*What you will do*:
Write the next part of the forum thread on depth of field in model photography, starting with the post under its final heading.

# Increasing the depth of field in Model Photography



## Lemonhawk (Sep 24, 2013)

Well I had to try this. Its called Focus Stacking and the idea is to to take a lot of pictures with a different focus setting the using some processing you get a spectacular depth of field, like what might be achieved with a pinhole camera and really bright lights.
What you need is a camera that has a manual focus option - this does not work if you can't vary the focus. I set up a tripod that looked down my track where I have a wooden bridge with my 4-4-0 on the track and a Pacific in the background. I took 50 shots using a slightly different focus setting, then processed then thru Helicon Focus. Here is the result, first a shot showing the normal one shot picture then the one where the 50 shots were processed thru Helicon Focus. 
















One of the advantages of Helicon Focus (it has a 30 day trial and and under $50 purchase price - I have no connection to this software) is that it can operate in raw camera files (besides JPG's and then output DNG format files. (If you are not familiar with raw camera outputs or DNG don't worry you don't need to use it). Having a really great DOF in your model pictures just makes them look that much more realistic.


----------



## Mark VerMurlen (Aug 15, 2015)

Very nice results! Having the right tool for the job works wonders. I'll have to give this a try myself.

Mark


----------



## Fire21 (Mar 9, 2014)

*Source data*:
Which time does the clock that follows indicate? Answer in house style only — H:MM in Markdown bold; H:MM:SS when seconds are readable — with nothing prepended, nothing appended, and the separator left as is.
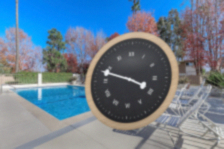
**3:48**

*Response for this exercise*:
Hey, that IS cool. The multi shots really lightens things up too...the top pic is pretty dark on the loco.


----------



## Lemonhawk (Sep 24, 2013)

I lightened up the final result to make the color more natural and correct for the LED light bulbs from the ceiling fan. I did not mess with the single picture to correct that since it was not something that would be printed. The actual photos were all raw olympus output (ORF files) with the Helicon Focus processed output in DNG format (a raw format that has a non-proprietary format). Lightroom was used to tweak the color. The file size of the output file was 44.1 mb where as the file size of one of the input files was 11.1 mb. The actual output file remains sharp even as you crop or zoom in, another effect of the focus stacking - increased pixels! You also have control of the background as you can simply not include any photos that have the background in focus. All sorts of things to be messed with. This was my 2nd attempt at doing focus stacking so the learning curve is short! First attempt was on a flower outside that bobbing back and forth it the wind and I used too few photos. I then remember the reason I wanted to do this was to take pictures of the trains - not the flowers!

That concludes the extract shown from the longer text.